Elizabeth Ralph: Perfect day, definitely. Being with my horses, walking the land. I would say being with friends, laughing with friends. The where I live now, it’s like it’s open land. It’s been in my family since the late 18 hundreds. And so I see the sun on one side and I see the sun rise on one side and set on one side. So pretty perfect. Just kind of rolling through the motions as is, really.
Jonathan DeYoe: That’s, uh, beautiful. Finally tell people how they can connect with you and find more stuff about you.
Elizabeth Ralph: I think the easiest way is just go to elizabethralph.com, just first and last name. Or you can go to Elizabeth Ralph on Instagram. Usually I’m hanging out there. Know on the website we have a monthly know that’s free if people want just kind of a snapshot. And it covers a little bit of sort of like the energy of money and then also investing.
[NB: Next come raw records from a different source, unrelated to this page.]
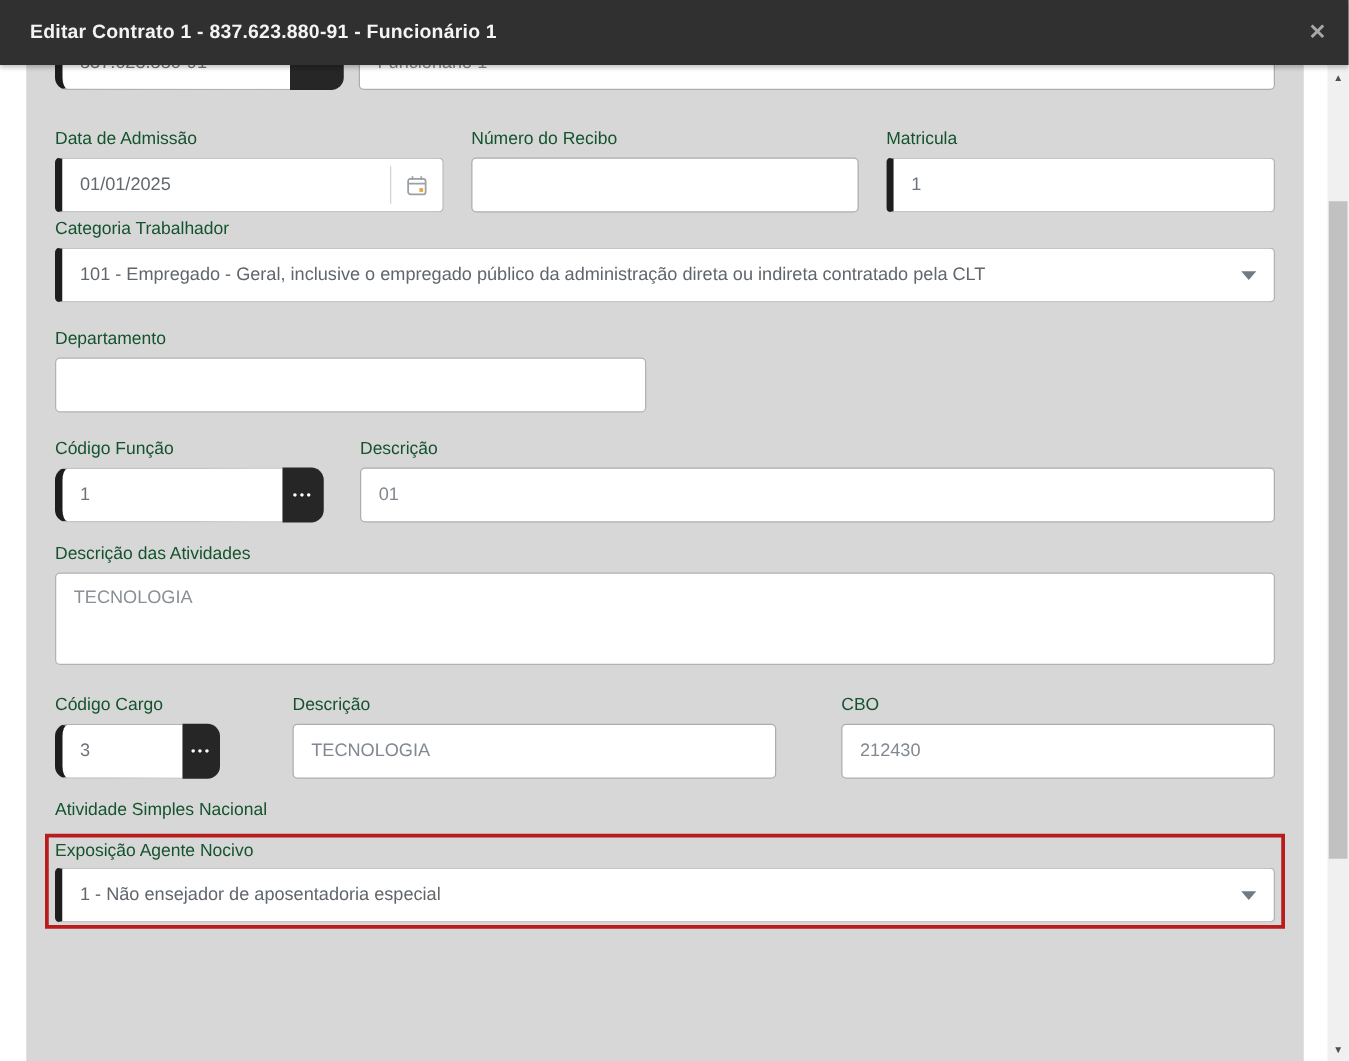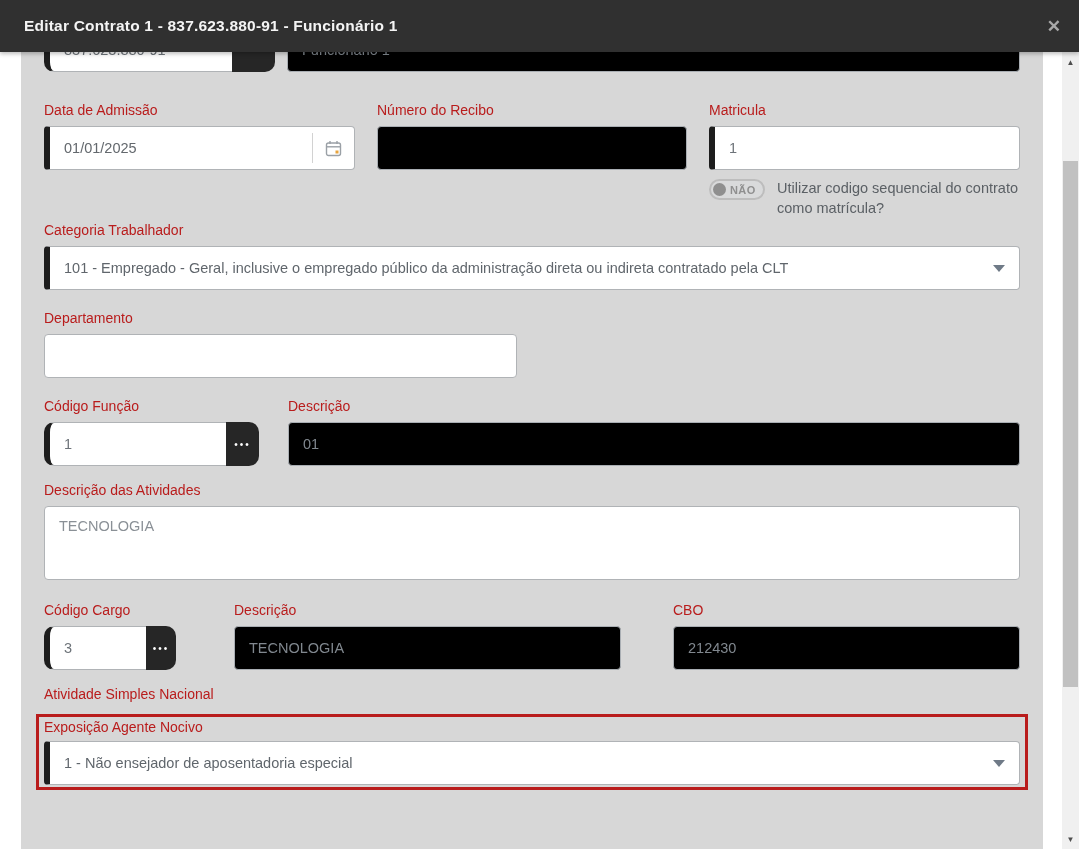--- a/index.html
+++ b/index.html
@@ -39,32 +39,32 @@
     background:#c1c1c1; cursor:grab;
   }
 
   
   .form-panel {
     position:absolute; top:52px; left:21px; width:1022px; bottom:0;
     background:#d7d7d7; overflow:hidden; padding:0 23px;
   }
 
   label.f-label {
-    display:block; font-size:14px; line-height:16px; color:#b91c1c;
+    display:block; font-size:14px; line-height:16px; color:#14532d;
     margin-bottom:8px;
   }
 
   .input, .select, .textarea {
     height:44px; width:100%; border:1px solid #b0b3b6; border-radius:4px;
     background:#ffffff; padding:0 14px; color:#6d7379; font-size:14.5px;
     font-family:inherit; outline:none;
   }
   .filled { border-left:6px solid #1d1d1d; }
   .input.disabled, .input:disabled {
-    background:#000000; border-color:#a9aeb3; color:#81888f;
+    background:#ffffff; border-color:#a9aeb3; color:#81888f;
   }
 
   .group { display:flex; }
   .group .input { border-radius:10px 0 0 10px; border-right:none; }
   .dots-btn {
     background:#262626; color:#ffffff; border:none; cursor:pointer;
     border-radius:0 10px 10px 0; font-size:10px; letter-spacing:2px;
     display:flex; align-items:center; justify-content:center; padding:0;
     font-family:inherit; flex-shrink:0;
   }
@@ -177,27 +177,20 @@
     <div>
       <label class="f-label">Número do Recibo</label>
       <input class="input disabled" disabled="" value="" style="">
     </div>
     <div>
       <label class="f-label">Matricula</label>
       <input class="input filled" value="1" style="">
     </div>
   </div>
 
-  <div class="rowT toggle-row">
-    <div class="toggle-pill">
-      <span class="toggle-knob"></span>
-      <span class="toggle-state">NÃO</span>
-    </div>
-    <div class="toggle-question">Utilizar codigo sequencial do contrato como matrícula?</div>
-  </div>
 
   <div class="row2">
     <label class="f-label">Categoria Trabalhador</label>
     <div class="select filled">
       <span class="sel-text">101 - Empregado - Geral, inclusive o empregado público da administração direta ou indireta contratado pela CLT</span>
       <span class="caret"></span>
     </div>
   </div>
 
   <div class="row3">

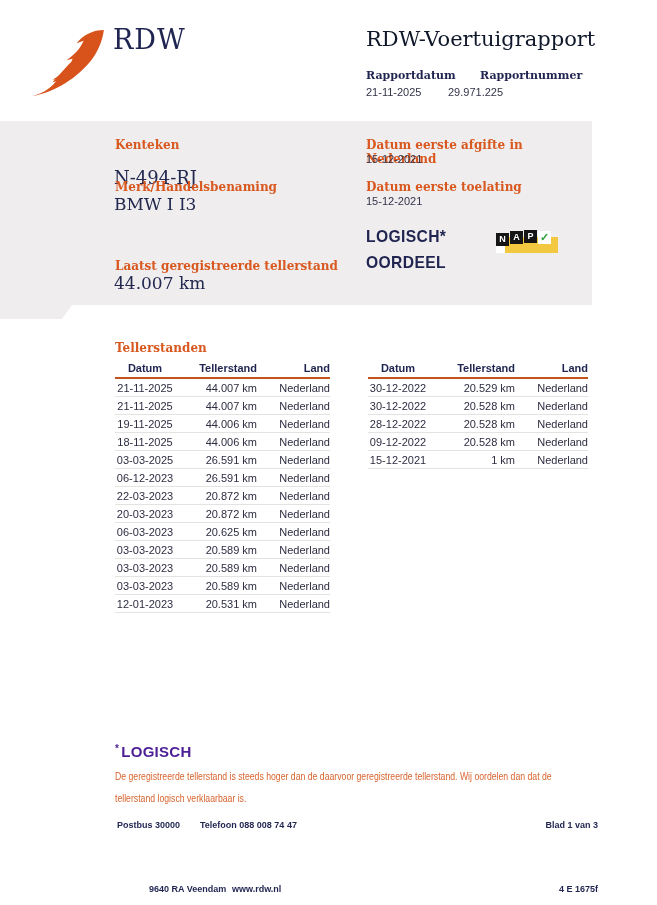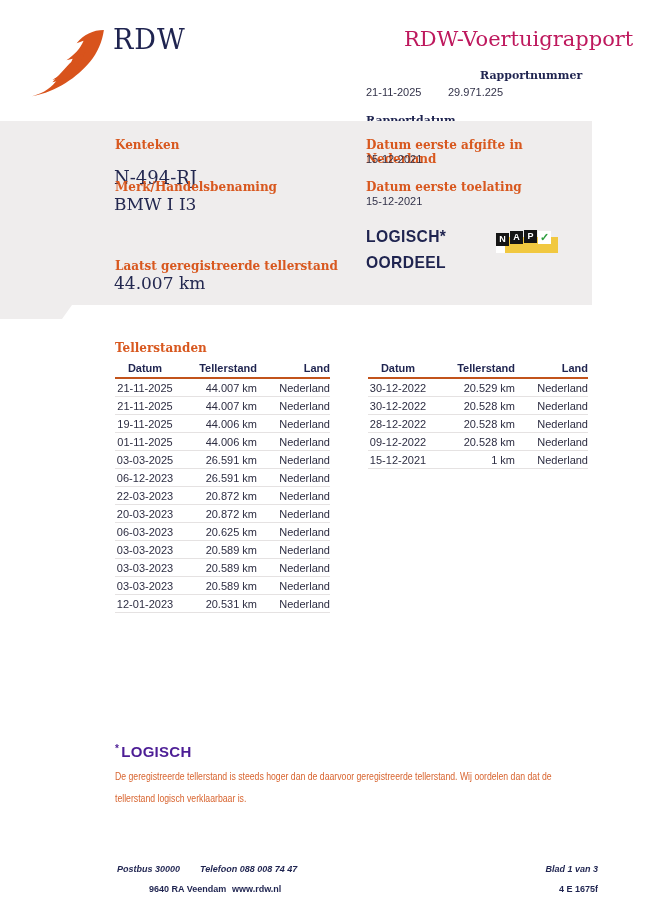--- a/index.html
+++ b/index.html
@@ -6,21 +6,21 @@
   .page{
     position:relative;width:657px;height:905px;background:#ffffff;
     font-family:"Liberation Sans",sans-serif;overflow:hidden;color:#2d2d42;
   }
   .abs{position:absolute;}
   .serif{font-family:"DejaVu Serif","Liberation Serif",serif;}
 
   
   .logo-icon{left:28px;top:26px;width:80px;height:78px;}
   .wordmark{left:113px;top:24px;font-size:27px;color:#1f2450;letter-spacing:1px;}
-  .doc-title{left:366px;top:27px;font-size:21px;color:#be185d;margin-left:38px;}
+  .doc-title{left:366px;top:27px;font-size:21px;color:#0f172a;}
   .hdr-label{font-size:11px;font-weight:bold;color:#1f2450;}
   .hdr-value{font-size:11px;color:#33334a;}
 
   
   .panel{
     left:0;top:121px;width:592px;height:198px;background:#efeded;
     clip-path:polygon(0 0,100% 0,100% 184px,72px 184px,62px 198px,0 198px);
   }
   .lbl{font-size:12px;font-weight:bold;color:#d8581f;font-family:"DejaVu Serif","Liberation Serif",serif;}
   .big-val{font-size:18px;color:#232850;margin-top:16px;}
@@ -55,40 +55,40 @@
   .tbl-right .c3{width:73px;}
 
   
   .note-head{left:115px;top:743px;font-size:15px;font-weight:800;color:#4c1d95;letter-spacing:.3px;}
   .note-head .star{font-size:10px;vertical-align:5px;margin-right:2px;}
   .note-text{left:115px;top:765px;width:600px;font-size:11px;line-height:22px;color:#d8642f;
     transform:scaleX(.79);transform-origin:0 0;}
 
   
   .foot{font-size:9px;font-weight:bold;color:#1f2450;}
-  .f-r1{top:864px;font-style:italic;}
+  .f-r1{top:820px;}
   .f-r2{top:884px;padding-left:32px;}
   .f-c1{left:117px;}
   .f-c2{left:200px;}
   .f-c3{right:59px;text-align:right;}
   .f-link{text-decoration:none;color:#1f2450;}
 </style>
 </head>
 <body>
 
 <div class="page">
 
   <svg class="abs logo-icon" viewBox="0 0 100 100" aria-hidden="true">
     <path fill="#d8531c" d="M4 90 C20 86 30 78 37 68 L30 69 C44 61 52 52 56 42 L48 44 C58 37 66 29 70 19 L61 22 C70 11 82 5 96 5 C94 20 88 34 78 46 C62 65 36 84 4 90 Z"></path>
     <path fill="#d8531c" d="M30 72 C45 70 58 63 68 52 L60 52 C66 46 70 40 72 33 L52 48 Z"></path>
   </svg>
   <div class="abs wordmark serif">RDW</div>
 
   <div class="abs doc-title serif">RDW-Voertuigrapport</div>
-  <div class="abs hdr-label serif" style="left:366px;top:69px;margin-top:45px;">Rapportdatum</div>
+  <div class="abs hdr-label serif" style="left:366px;top:69px;">Rapportdatum</div>
   <div class="abs hdr-label serif" style="left:448px;top:69px;padding-left:32px;">Rapportnummer</div>
   <div class="abs hdr-value" style="left:366px;top:86px;">21-11-2025</div>
   <div class="abs hdr-value" style="left:448px;top:86px;">29.971.225</div>
 
   <div class="abs panel">
     <div class="abs lbl" style="left:115px;top:17px;">Kenteken</div>
     <div class="abs big-val serif" style="left:114px;top:30px;">N-494-RJ</div>
     <div class="abs lbl" style="left:115px;top:59px;">Merk/Handelsbenaming</div>
     <div class="abs mid-val serif" style="left:114px;top:73px;">BMW I I3</div>
     <div class="abs lbl" style="left:115px;top:138px;">Laatst geregistreerde tellerstand</div>
@@ -138,21 +138,21 @@
           <td class="c3">Nederland</td>
         </tr>
 
         <tr>
           <td class="c1">19-11-2025</td>
           <td class="c2">44.006 km</td>
           <td class="c3">Nederland</td>
         </tr>
 
         <tr>
-          <td class="c1">01-11-2025</td>
+          <td class="c1">18-11-2025</td>
           <td class="c2">44.006 km</td>
           <td class="c3">Nederland</td>
         </tr>
 
         <tr>
           <td class="c1">03-03-2025</td>
           <td class="c2">26.591 km</td>
           <td class="c3">Nederland</td>
         </tr>
 

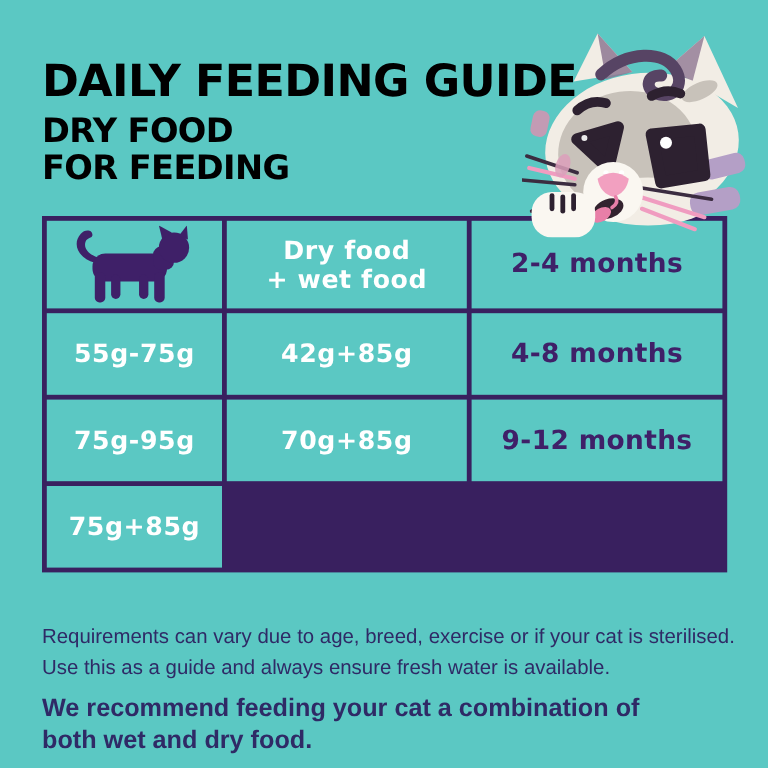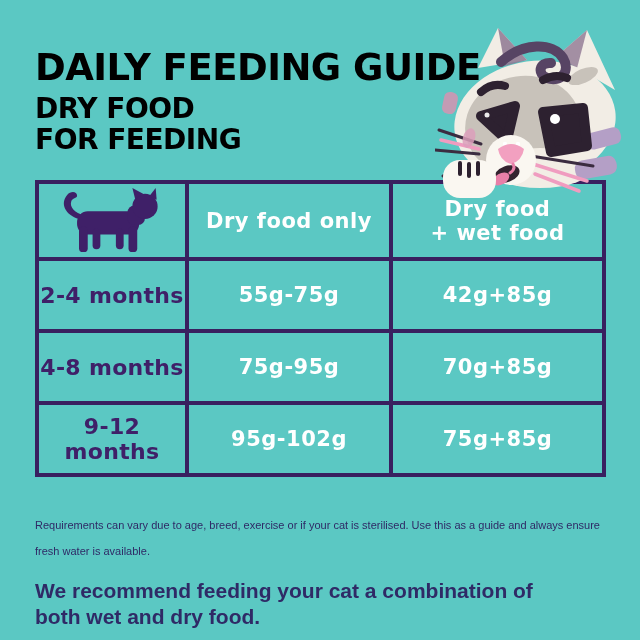--- a/index.html
+++ b/index.html
@@ -23,21 +23,21 @@
   }
   .cell{
     background:#5BC8C3;display:flex;flex-direction:column;
     align-items:center;justify-content:center;text-align:center;
   }
   .cell.white-txt{color:#FFFFFF;font-weight:bold;font-size:21px;letter-spacing:0.5px;}
   .cell.age-txt{color:#3F2068;font-weight:bold;font-size:22px;letter-spacing:0.3px;}
   .hdr-line{line-height:24px;}
   
   .note{position:absolute;left:35px;color:#2F2A66;font-family:"Liberation Sans","DejaVu Sans",sans-serif;}
-  .note-1{top:501px;width:588px;font-size:11px;line-height:26px;}
+  .note-1{top:501px;width:588px;font-size:17px;line-height:26px;}
   .note-2{top:557px;width:500px;font-size:21px;line-height:26px;font-weight:bold;}
   
   .kitten{position:absolute;left:435px;top:18px;z-index:5;}
   .cat-icon{display:block;}
 </style>
 </head>
 <body>
 
 <div class="poster">
 
@@ -59,37 +59,33 @@
           <rect x="64" y="42" width="8" height="21" rx="4"></rect>
           <rect x="77" y="40" width="9" height="26" rx="4"></rect>
           <rect x="76" y="18" width="18" height="20" rx="7"></rect>
           <circle cx="94" cy="19" r="13"></circle>
           <polygon points="84,12 81,0 92,6"></polygon>
           <polygon points="98,9 105,0 106,12"></polygon>
         </g>
       </svg>
     </div>
     <div class="cell white-txt">
-      <div class="hdr-line">Dry food only</div>
-    </div>
-    <div class="cell white-txt">
       <div class="hdr-line">Dry food</div>
       <div class="hdr-line">+ wet food</div>
     </div>
 
     <div class="cell age-txt">2-4 months</div>
     <div class="cell white-txt">55g-75g</div>
     <div class="cell white-txt">42g+85g</div>
 
     <div class="cell age-txt">4-8 months</div>
     <div class="cell white-txt">75g-95g</div>
     <div class="cell white-txt">70g+85g</div>
 
     <div class="cell age-txt">9-12 months</div>
-    <div class="cell white-txt">95g-102g</div>
     <div class="cell white-txt">75g+85g</div>
   </div>
 
   <svg class="kitten" width="200" height="180" viewBox="0 0 200 180" aria-hidden="true">
 
     <g>
       <polygon points="43,50 63,10 92,42" fill="#F2EDE5"></polygon>
       <polygon points="63,10 92,42 70,48" fill="#8E7792" opacity="0.85"></polygon>
       <polygon points="122,38 152,12 180,72" fill="#F2EDE5"></polygon>
       <polygon points="122,38 152,12 141,54" fill="#8E7792" opacity="0.8"></polygon>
And then my team, they usually throw in some strange links of just like weird stuff that I’m into, right? Like the one I’ve watched on YouTube or I’m like, no one cares about this stuff, right? Like what book I’m reading. But those are the, that they click on, right? It’s like, I bought these big pants the other day at Banana Republic and they put that in the newsletter. I was like, you guys are crazy. And it was like the number one click link or something.
Jonathan DeYoe: Yeah, people want to know. I mean, it’s a beautiful thing. I’ve had like a newsletter for 15 years and I always include curated links and it’s people really deeply curious. Yeah, it’s beautiful.
Elizabeth Ralph: Oh, I got to get your m newsletter.
Jonathan DeYoe: I’ll sign up for yours. Cross sign. Thanks so much for coming on. I appreciate it. I get a little bit weird about some of the woo woo stuff. Like, I try to keep it practical, but this has, I think, been helpful and I hope it’s helpful to the listeners as well.
Elizabeth Ralph: Yeah, amazing. Thank you.